Comment icon #3 Posted by freetoroam 5 years ago
Apparently this too, to add the extra year: But they can add on what they like, when ever they like, it still makes no difference to the real age. 
Comment icon #4 Posted by Desertrat56 5 years ago
@freetoroam, right, it doesn't matter.  I counted my age backwards until I hit 20 the same year my daughter hit 20 so I know about that.
Comment icon #5 Posted by freetoroam 5 years ago
I stopped deducting years off my age  when i realised i was heading to being the same age as my son. 
Comment icon #6 Posted by Desertrat56 5 years ago
I deducted years off to be the same age as my youngest dauther, we are both 37 this year.

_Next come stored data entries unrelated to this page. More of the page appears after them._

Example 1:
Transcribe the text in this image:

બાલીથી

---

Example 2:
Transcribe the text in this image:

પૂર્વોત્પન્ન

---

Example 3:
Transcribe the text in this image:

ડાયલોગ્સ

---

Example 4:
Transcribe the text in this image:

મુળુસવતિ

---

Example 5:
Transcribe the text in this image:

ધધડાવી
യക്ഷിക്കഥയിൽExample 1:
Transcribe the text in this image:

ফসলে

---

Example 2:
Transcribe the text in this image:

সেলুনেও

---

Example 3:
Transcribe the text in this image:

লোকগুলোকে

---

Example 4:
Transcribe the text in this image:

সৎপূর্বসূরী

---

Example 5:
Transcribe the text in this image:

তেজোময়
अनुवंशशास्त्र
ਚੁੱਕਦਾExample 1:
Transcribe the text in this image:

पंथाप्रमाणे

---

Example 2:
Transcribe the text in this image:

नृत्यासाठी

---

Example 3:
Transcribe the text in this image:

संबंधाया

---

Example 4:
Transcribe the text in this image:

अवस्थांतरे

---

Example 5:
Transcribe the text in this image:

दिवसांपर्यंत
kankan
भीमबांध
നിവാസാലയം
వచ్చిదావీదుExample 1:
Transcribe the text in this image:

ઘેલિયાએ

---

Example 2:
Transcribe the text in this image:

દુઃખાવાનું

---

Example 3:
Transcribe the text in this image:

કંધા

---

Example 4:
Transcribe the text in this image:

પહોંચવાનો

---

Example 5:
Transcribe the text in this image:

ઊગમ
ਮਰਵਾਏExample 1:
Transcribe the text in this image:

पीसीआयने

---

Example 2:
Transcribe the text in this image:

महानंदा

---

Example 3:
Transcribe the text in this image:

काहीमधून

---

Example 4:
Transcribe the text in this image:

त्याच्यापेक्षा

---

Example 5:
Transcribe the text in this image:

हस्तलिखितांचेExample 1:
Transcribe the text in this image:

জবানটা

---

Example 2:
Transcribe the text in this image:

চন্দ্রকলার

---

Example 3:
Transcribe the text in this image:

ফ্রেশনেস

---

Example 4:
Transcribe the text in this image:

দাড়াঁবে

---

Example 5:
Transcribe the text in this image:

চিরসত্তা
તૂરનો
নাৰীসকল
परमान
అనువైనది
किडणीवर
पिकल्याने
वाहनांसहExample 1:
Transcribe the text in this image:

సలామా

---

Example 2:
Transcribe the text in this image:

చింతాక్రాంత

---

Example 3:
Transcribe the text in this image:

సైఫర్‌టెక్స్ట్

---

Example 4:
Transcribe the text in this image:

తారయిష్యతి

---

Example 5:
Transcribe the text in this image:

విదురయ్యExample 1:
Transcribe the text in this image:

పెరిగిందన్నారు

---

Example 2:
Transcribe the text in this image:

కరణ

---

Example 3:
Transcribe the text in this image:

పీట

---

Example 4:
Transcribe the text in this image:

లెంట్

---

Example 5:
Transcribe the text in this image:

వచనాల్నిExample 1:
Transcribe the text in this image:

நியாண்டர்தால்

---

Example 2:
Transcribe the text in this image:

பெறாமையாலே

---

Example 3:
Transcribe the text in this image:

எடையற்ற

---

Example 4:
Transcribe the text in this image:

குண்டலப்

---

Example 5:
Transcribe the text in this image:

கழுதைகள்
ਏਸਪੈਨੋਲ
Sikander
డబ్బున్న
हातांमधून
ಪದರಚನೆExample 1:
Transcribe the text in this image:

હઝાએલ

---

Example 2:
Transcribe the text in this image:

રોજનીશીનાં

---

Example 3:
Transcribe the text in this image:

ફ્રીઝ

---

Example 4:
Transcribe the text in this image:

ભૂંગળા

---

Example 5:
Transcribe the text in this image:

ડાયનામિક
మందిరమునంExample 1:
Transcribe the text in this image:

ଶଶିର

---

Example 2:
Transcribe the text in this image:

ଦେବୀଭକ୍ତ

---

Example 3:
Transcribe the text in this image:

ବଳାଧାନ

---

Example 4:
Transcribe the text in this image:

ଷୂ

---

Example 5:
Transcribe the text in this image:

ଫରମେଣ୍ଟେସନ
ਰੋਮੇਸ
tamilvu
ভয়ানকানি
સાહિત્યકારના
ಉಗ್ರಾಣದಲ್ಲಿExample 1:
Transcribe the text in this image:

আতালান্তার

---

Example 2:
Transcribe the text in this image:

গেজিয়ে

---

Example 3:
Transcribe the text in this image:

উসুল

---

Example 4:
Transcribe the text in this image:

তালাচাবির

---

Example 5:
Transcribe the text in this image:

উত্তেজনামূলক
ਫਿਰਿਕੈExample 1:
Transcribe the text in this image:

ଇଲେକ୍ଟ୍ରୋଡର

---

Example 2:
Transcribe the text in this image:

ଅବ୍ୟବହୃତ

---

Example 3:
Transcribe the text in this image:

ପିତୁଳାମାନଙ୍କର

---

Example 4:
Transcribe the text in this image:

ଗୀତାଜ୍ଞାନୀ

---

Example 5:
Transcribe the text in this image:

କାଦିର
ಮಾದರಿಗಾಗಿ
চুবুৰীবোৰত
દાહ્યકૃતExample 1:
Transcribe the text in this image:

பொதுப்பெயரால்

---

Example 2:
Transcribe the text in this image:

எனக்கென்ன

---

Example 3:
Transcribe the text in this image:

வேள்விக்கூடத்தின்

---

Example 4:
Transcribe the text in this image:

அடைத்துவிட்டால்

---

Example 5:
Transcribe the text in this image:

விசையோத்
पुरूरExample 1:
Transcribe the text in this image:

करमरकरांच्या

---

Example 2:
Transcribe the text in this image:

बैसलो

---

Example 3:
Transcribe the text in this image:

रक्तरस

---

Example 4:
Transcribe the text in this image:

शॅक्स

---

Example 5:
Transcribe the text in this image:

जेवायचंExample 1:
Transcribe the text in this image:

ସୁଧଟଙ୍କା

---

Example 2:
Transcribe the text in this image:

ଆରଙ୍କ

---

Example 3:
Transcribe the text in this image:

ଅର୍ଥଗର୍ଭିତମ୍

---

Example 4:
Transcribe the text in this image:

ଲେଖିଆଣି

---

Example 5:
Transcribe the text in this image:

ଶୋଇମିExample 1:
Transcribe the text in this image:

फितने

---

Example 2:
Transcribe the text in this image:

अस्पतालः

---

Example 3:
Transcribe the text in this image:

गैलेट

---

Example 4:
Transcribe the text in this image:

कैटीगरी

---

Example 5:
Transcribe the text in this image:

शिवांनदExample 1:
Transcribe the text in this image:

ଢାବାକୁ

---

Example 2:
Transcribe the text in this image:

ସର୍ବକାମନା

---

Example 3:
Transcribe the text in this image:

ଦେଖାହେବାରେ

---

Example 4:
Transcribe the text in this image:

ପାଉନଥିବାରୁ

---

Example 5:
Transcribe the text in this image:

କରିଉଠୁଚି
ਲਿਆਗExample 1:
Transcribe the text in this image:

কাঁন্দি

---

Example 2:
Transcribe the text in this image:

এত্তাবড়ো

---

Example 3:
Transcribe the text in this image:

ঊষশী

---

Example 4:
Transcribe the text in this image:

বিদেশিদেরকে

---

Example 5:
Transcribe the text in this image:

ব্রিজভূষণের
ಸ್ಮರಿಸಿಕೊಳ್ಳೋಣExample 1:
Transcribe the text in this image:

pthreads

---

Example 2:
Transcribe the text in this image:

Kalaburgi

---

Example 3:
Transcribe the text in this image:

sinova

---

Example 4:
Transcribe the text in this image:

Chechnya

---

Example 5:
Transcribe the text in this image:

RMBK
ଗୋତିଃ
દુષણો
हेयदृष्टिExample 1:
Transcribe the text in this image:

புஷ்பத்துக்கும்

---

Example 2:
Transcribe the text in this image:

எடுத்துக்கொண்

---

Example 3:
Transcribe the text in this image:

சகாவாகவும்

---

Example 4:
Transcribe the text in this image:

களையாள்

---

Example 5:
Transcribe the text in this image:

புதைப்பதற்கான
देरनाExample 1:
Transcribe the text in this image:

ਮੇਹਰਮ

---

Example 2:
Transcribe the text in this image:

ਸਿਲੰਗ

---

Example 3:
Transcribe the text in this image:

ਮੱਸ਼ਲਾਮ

Comment icon #7 Posted by freetoroam 5 years ago
You go girl. 
Comment icon #8 Posted by and then 5 years ago
You really should peruse the article.  It's a pretty interesting insight into their culture.  It occurred to me that if they had a tradition like this they might well frown on abortion and sure enough, it's illegal.  A court recently ruled that this law has to be amended by 2020 but for now, it's still against the law and both doctor and patient can face serious consequences except for rape, incest, and risks to their health.  https://www.bbc.com/news/world-asia-47890065
Comment icon #9 Posted by AllPossible 5 years ago
Wonder how it works out in the court system there.
Comment icon #10 Posted by equshemonius 5 years ago
When I turned 50 I started to count backwards.......I am 31 now and not confused as to my age plus or minus 1.
Comment icon #11 Posted by briantk 5 years ago
Actually I was told because child mortality was high, any child who survive first 100 days deserved to be earn one year.